6. D'autre part, en application des dispositions citées ci-dessus, il appartient à l'autorité administrative chargée de se prononcer sur une demande d'autorisation d'occupation ou d'utilisation du sol de s'assurer, sous le contrôle du juge de l'excès de pouvoir, de la conformité du projet avec les dispositions du code de l'urbanisme particulières au littoral. Il en va ainsi alors même que le plan local d'urbanisme, en compatibilité avec les orientations des schémas de cohérence territoriale, aurait ouvert à l'urbanisation la zone dans laquelle se situe le terrain d'assiette.

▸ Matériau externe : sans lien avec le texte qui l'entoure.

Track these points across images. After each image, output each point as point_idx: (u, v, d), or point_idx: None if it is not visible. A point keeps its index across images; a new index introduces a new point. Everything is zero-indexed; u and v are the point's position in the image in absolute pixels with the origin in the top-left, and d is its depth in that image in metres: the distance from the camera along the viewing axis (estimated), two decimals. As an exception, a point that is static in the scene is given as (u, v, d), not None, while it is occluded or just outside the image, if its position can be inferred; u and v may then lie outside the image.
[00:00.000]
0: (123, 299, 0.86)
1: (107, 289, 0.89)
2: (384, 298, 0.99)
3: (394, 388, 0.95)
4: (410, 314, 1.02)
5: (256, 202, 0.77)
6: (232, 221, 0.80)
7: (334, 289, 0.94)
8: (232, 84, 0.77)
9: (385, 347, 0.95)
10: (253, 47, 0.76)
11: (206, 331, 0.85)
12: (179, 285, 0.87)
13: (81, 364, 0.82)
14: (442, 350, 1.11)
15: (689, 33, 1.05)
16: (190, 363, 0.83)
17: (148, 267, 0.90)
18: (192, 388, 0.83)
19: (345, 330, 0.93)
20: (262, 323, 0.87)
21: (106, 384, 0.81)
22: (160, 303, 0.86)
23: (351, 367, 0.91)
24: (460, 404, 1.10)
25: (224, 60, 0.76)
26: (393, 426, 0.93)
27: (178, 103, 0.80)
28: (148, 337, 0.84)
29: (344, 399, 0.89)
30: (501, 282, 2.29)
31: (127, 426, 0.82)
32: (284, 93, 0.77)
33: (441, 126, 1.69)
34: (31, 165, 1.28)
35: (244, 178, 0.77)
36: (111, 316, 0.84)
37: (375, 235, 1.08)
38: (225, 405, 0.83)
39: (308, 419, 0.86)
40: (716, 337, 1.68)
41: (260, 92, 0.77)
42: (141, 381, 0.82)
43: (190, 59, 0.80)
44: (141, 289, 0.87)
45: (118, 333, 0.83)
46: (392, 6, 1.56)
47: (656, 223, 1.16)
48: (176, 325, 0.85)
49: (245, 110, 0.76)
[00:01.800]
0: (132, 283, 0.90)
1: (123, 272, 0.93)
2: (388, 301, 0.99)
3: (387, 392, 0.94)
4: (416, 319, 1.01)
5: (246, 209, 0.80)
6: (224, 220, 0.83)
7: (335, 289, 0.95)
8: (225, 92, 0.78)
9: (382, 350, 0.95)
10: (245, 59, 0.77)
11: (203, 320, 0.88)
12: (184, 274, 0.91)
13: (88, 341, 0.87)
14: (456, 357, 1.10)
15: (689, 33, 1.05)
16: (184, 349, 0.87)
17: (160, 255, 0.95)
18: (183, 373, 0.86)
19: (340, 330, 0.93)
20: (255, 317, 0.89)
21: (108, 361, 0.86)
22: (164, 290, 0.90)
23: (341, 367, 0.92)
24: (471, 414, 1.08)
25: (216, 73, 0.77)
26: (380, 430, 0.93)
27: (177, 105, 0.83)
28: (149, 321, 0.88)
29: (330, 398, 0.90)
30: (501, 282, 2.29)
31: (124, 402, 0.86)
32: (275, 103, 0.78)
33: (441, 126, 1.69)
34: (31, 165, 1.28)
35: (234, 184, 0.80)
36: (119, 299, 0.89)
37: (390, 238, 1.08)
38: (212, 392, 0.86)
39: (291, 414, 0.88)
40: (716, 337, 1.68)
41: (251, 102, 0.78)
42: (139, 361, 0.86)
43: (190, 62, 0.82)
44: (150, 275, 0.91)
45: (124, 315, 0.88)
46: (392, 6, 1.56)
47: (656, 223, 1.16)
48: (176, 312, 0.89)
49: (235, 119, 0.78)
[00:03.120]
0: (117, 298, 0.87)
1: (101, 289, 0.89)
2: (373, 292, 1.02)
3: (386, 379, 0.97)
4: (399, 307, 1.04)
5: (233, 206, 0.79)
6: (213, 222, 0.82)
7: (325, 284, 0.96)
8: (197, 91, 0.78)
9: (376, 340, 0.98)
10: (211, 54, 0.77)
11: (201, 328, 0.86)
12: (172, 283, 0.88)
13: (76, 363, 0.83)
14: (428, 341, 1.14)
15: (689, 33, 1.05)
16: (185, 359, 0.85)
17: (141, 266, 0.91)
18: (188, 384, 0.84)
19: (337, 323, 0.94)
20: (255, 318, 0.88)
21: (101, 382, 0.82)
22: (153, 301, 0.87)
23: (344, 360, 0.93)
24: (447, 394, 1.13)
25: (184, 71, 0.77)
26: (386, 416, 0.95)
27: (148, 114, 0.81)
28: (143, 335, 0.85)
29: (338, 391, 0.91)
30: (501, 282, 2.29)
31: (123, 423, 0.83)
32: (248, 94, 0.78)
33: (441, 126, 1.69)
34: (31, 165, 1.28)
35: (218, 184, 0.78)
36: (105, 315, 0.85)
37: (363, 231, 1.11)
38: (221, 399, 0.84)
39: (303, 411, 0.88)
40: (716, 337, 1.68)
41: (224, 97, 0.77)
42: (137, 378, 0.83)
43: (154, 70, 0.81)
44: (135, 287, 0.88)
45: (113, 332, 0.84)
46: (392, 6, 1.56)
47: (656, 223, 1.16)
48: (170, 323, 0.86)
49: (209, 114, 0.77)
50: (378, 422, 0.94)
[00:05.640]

Aussi, les circonstances que le plan d'occupation des sols de la commune de Lacanau ait classé le terrain d'assiette de la construction dans une zone UCa constructible et que le schéma de cohérence territoriale des lacs Médocains ait qualifié le quartier du Moutchic de village ne font pas obstacle à ce que la demande de permis de construire en litige soit appréciée directement au regard de l'article L. 121-16 du code de l'urbanisme précité.
7. Il résulte de tout ce qui précède, que M. D..., Mme B... et la commune de Lacanau ne sont pas fondés à soutenir que c'est à tort que, par le jugement attaqué, le tribunal administratif de Bordeaux a annulé l'arrêté du 6 décembre 2016 du maire de Lacanau.

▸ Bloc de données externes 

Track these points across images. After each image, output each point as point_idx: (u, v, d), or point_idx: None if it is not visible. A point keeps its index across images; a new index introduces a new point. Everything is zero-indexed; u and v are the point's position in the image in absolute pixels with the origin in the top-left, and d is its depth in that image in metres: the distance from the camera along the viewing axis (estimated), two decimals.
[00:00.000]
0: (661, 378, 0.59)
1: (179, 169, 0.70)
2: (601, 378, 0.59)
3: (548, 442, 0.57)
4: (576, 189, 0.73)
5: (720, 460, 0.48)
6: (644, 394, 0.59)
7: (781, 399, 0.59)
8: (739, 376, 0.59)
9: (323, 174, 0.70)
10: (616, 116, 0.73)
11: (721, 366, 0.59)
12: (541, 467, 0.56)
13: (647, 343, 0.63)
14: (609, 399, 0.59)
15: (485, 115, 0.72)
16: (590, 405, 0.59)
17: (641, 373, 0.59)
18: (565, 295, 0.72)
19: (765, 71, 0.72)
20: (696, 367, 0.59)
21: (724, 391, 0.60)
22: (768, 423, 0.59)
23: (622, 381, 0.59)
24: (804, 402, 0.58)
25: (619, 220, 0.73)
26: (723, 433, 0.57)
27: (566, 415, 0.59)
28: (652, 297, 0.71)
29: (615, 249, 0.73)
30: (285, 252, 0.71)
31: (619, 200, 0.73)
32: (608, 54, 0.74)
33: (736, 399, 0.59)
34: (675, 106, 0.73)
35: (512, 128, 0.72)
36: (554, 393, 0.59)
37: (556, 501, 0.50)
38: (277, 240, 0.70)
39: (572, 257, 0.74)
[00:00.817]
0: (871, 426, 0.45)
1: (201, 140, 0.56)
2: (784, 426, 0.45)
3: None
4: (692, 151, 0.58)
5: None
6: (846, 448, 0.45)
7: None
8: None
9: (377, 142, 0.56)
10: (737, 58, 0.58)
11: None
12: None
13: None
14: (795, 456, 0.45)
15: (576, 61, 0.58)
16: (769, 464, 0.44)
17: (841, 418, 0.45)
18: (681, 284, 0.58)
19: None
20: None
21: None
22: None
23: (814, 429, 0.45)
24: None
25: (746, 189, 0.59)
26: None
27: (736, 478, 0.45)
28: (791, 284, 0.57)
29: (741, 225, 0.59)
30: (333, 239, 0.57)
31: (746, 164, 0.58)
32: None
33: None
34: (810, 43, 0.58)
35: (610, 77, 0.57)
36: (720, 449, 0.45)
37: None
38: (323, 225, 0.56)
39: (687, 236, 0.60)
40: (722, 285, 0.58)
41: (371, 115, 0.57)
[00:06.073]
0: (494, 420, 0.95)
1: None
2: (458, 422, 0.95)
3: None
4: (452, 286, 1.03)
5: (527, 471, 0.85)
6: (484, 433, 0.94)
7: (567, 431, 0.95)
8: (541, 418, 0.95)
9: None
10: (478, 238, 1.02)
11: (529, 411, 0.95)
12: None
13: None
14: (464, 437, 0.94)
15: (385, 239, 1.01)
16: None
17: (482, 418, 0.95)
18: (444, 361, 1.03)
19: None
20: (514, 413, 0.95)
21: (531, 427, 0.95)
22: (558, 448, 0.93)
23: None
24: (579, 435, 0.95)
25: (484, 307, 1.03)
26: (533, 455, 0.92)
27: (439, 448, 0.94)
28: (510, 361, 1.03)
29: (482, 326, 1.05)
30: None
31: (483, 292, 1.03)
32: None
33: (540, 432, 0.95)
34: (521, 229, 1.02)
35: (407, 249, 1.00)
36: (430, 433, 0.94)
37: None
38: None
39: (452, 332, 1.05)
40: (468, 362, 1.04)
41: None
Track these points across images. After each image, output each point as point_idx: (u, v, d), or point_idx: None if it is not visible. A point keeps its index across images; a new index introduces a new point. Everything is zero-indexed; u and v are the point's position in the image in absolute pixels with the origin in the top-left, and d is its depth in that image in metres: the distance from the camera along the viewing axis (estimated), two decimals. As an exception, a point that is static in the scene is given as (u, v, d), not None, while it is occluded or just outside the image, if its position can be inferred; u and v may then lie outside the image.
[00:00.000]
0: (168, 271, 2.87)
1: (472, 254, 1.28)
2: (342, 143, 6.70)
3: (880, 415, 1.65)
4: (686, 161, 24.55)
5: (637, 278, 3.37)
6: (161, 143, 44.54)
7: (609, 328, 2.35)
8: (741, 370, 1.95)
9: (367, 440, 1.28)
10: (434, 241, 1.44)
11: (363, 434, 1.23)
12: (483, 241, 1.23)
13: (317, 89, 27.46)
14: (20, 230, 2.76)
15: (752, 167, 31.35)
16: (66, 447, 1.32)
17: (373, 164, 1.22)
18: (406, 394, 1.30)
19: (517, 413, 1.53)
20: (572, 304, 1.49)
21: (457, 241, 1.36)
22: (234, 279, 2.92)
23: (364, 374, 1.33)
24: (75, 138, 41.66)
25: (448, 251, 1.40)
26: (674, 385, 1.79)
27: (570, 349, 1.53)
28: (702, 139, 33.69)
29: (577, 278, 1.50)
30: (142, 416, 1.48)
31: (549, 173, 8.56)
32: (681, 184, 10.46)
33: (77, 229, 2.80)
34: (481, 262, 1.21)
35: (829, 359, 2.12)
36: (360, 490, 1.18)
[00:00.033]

8. Les dispositions de l'article L. 761-1 du code de justice administrative font obstacle à ce que soit mise à la charge de M. et Mme F..., qui ne sont pas les parties perdantes dans la présente instance, la somme que demandent M. D..., Mme B... et la commune de Lacanau au titre des frais exposés et non compris dans les dépens. En revanche dans les circonstances de l'espèce, il y a lieu de mettre à la charge d'une part de M. D... et de Mme B..., et d'autre part de la commune de Lacanau la somme de 1 000 euros qu'ils verseront à M. et Mme F... sur le fondement des mêmes dispositions.
DECIDE :
Article 1er : Les requêtes de M. D... et Mme B... n° 19BX04425 et de la commune de Lacanau n° 19BX04480 sont rejetées.

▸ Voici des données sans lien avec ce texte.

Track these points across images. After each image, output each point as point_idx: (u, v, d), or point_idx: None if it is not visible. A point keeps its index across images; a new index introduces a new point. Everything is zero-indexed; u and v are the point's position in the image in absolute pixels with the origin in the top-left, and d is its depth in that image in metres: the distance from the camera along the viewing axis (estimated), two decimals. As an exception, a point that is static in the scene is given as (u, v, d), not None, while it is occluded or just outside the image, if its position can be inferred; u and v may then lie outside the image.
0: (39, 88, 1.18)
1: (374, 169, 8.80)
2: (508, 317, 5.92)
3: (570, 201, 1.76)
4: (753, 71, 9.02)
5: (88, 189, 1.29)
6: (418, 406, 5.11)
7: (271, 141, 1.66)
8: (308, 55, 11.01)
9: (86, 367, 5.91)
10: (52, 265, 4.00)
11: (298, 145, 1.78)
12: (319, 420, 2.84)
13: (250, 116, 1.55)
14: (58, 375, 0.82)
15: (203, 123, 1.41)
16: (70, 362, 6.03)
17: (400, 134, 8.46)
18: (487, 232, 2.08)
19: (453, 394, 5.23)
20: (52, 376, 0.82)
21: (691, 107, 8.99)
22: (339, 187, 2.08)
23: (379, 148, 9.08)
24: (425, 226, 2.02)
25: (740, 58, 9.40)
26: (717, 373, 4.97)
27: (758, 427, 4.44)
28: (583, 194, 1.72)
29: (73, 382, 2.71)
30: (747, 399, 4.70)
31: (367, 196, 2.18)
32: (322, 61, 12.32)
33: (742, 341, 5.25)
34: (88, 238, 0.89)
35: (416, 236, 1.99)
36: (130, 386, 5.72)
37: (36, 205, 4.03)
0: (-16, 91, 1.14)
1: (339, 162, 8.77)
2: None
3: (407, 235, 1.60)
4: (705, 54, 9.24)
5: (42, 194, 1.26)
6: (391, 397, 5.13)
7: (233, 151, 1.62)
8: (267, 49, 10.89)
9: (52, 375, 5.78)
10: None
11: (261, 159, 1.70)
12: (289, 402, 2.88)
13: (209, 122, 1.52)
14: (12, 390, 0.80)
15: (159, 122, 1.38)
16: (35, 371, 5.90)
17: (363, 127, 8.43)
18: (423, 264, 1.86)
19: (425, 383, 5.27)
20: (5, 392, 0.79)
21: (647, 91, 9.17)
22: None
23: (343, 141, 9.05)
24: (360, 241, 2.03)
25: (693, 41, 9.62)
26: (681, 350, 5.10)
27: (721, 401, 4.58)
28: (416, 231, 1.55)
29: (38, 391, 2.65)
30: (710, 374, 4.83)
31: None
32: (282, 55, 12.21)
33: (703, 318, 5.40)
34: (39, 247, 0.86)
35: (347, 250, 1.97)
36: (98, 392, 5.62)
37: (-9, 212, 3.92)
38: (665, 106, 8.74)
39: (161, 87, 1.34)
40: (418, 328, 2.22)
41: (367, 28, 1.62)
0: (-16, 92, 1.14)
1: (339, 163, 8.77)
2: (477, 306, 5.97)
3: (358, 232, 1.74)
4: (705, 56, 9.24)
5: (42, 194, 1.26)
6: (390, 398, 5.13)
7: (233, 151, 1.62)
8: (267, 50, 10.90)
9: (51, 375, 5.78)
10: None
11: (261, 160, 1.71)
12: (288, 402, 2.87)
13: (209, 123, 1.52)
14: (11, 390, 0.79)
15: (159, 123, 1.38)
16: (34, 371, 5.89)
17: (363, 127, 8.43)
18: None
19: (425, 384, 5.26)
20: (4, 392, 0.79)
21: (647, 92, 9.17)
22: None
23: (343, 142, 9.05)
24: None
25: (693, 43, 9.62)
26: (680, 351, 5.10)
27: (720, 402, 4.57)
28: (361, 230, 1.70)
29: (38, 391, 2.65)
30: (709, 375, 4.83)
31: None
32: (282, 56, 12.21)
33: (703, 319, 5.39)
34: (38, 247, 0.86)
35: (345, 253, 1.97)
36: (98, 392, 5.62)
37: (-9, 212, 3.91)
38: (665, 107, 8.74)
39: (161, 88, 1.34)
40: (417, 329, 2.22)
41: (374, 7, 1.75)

Article 2 : M. D... et Mme B... verseront la somme de 1 000 euros et la commune de Lacanau versera la somme de 1 000 euros à M. et Mme F... au titre de l'article L. 761-1 du code de justice administrative.
Article 3 : Le présent arrêt sera notifié à M. C... D..., à Mme A... B..., à M. et Mme C... F... et à la commune de Lacanau.
Délibéré après l'audience du 2 décembre 2021, à laquelle siégeaient :
Mme Marianne Hardy, présidente,
Mme Fabienne Zuccarello, présidente-assesseure,
Mme Christelle Brouard-Lucas, première conseillère.
Rendu public par mise à disposition au greffe, le 17 décembre 2021.
La rapporteure,
Fabienne Zuccarello La présidente,
Marianne Hardy
La greffière,
Sophie Lecarpentier
La République mande et ordonne au préfet de la Gironde en ce qui le concerne, et à tous huissiers de justice à ce requis, en ce qui concerne les voies de droit commun contre les parties privées, de pourvoir à l'exécution du présent arrêt.